• _Work instruction_: Put each line of the material below into a numbered list, omitting blank lines and the pictures.

• _Given information_:

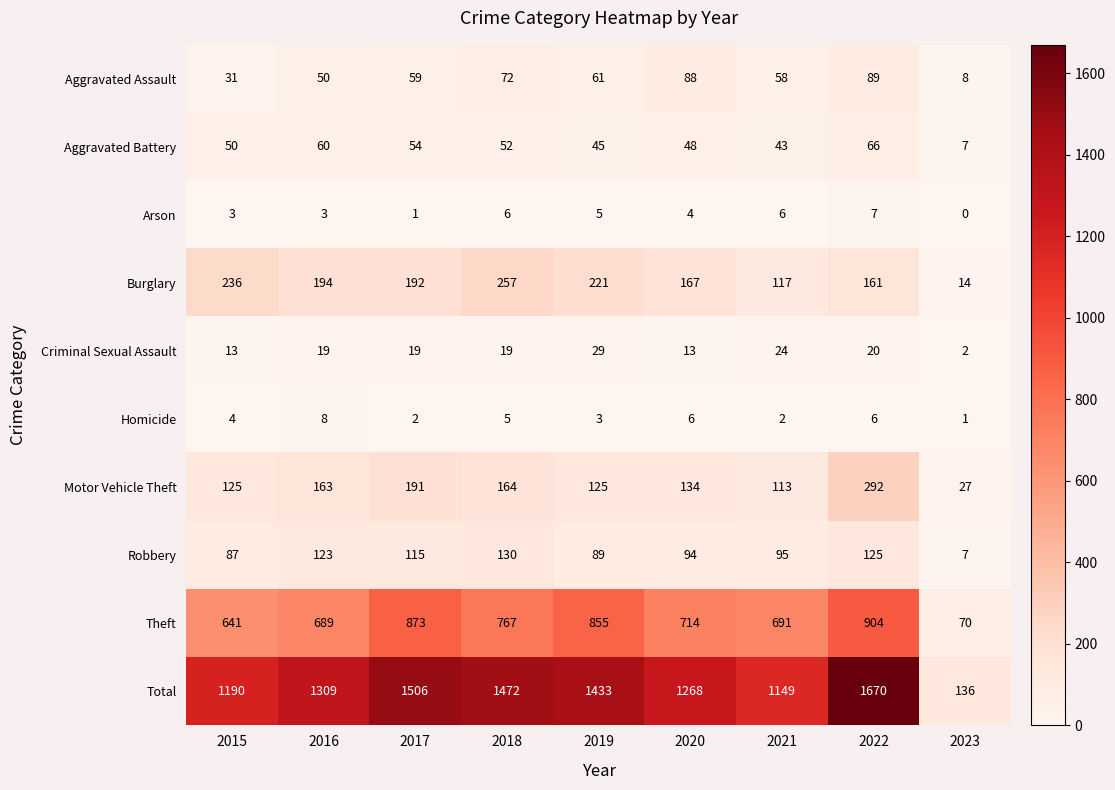

What is the maximum value shown in the chart?

1670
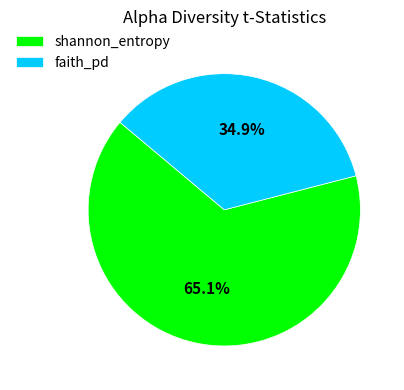

Combined, what portion of the pie is faith_pd and shannon_entropy?

100.0%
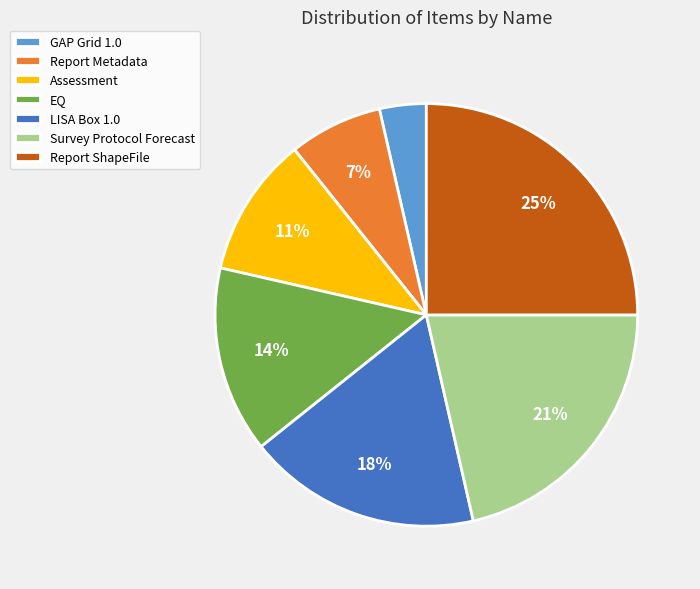

To the nearest percent, what is the average slice percentage?

14%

• _Answer below_:
1. What is the maximum value shown in the chart?
2. 1670
3. Combined, what portion of the pie is faith_pd and shannon_entropy?
4. 100.0%
5. To the nearest percent, what is the average slice percentage?
6. 14%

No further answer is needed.